International Development Secretary Alok Sharma has hailed the efforts of British polio survivors, campaigners and fundraisers to rid the world of the disease at an event to mark World Polio Day (Thursday 24 October).
His words, praising their commitment to date, but warning of the need for a final push to end the disease for good, were carried widely in print and broadcast media.
The International Development Secretary said at the event organised by the Rotary Club in central London:
Meeting with British people from across the country passionate about the fight against polio was a really uplifting moment. It was an honour to meet British polio survivors who have not only overcome adversity to succeed, but are now campaigning tirelessly to end the disease around the world.
We have made tremendous progress to fight the disease, and members of the Rotary Club here today have been pivotal in this, raising almost $2 billion globally since efforts began.
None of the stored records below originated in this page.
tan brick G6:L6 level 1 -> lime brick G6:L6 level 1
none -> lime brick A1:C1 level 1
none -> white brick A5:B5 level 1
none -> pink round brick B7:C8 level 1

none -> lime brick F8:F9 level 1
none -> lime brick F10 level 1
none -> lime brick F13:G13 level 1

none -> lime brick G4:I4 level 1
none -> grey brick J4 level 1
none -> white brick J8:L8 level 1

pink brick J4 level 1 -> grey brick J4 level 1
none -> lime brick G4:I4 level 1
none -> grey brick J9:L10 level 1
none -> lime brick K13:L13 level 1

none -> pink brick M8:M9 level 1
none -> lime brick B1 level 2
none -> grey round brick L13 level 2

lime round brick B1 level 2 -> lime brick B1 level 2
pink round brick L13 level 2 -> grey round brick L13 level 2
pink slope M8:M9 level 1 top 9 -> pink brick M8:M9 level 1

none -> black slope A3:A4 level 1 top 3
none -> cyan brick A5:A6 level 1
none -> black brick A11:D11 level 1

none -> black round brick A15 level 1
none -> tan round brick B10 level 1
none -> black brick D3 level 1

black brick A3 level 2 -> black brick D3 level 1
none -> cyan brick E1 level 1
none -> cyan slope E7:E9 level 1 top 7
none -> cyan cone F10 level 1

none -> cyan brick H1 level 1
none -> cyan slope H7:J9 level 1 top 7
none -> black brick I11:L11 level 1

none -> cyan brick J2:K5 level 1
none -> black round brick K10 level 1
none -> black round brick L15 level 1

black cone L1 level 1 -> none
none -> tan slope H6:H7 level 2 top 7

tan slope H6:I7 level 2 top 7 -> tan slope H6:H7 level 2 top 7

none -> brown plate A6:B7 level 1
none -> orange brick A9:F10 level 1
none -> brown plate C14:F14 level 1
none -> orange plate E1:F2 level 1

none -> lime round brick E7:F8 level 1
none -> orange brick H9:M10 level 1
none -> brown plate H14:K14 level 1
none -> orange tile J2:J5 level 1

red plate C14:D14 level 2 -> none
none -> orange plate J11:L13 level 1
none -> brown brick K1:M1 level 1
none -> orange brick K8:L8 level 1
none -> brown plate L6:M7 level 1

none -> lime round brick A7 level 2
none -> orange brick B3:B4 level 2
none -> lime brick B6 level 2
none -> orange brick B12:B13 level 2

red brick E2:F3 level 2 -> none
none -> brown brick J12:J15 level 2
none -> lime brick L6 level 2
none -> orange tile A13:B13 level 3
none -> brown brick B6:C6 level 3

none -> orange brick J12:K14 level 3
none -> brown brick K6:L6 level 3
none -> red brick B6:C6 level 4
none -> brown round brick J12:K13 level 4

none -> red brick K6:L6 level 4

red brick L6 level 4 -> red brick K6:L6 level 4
The UK is the second largest government donor in the fight against polio globally, and this is something I am incredibly proud of. We need to continue this vital work to immunise children, both around the world and in the UK, to keep polio at bay.
If we were to pull back on immunisations, in a decade we could see 200,000 new cases each year, which would be a tragedy for the children and the families affected, but also the world.
The Telegraph reported that “two of the three forms of the virus have been now been wiped out, with type three poliovirus officially declared eradicated by the World Health Organization today, to coincide with World Polio Day”.
The feature included an interview with Andy Gilliland from Liverpool, who contracted the disease when he was four, as well as words from the Secretary of State outlining the UK’s commitment to the “fight against polio”.
The Telegraph, who interviewed Mr Sharma quoted him as saying: “I think the key thing that people have to recognise is that immunisation must continue. It’s not a question of, having eradicated polio across large parts of the world, we stop vaccination [campaigns].”
He added: “The UK is committed to the fight against polio. If [the world] were to stop the work that is going on in the fight against polio, within a decade we would have around 200,000 cases a year, which would be a huge step backwards.”
The Evening Standard reported how the Secretary of State thanked Rotary Club’s London members for making an outstanding contribution towards the campaign to rid the world of polio.
It added the number of people contracting the disease around the world has been reduced by over 99.9 percent since the launch of the Rotary International campaign to end polio.
BBC Northern Ireland’s 1830 bulletin on World Polio Day featured an interview with polio survivor Jim Bailey, who travelled to Pakistan, one of just three countries in the world, alongside Afghanistan and Nigeria, which are yet to declare themselves officially free of wild polio.
He said: “Never in my wildest dreams did I think I would be in Pakistan witnessing the elimination of polio. It's brilliant, but we do need to give it one last push to get it eliminated for good.”
ITV Granada interviewed the International Development Secretary and Andy, the polio survivor from Liverpool, who talked about the importance of maintaining momentum to end polio around the world.
The Rotary Magazine wrote that at the event, Alok Sharma had “insisted that without the intervention of Rotary International, the world would not be so close to wiping polio off the face of the earth”, noting the $2 billion which Rotary International has raised towards the campaign since 1985.
Regional newspapers the Dudley News and Droitwich Advertiser wrote about Paul Robinson, a survivor from Dudley in the West Midlands who contracted polio as a baby in 1961 aged just ten months. The International Development Secretary personally thanked Paul for his work to fight the disease.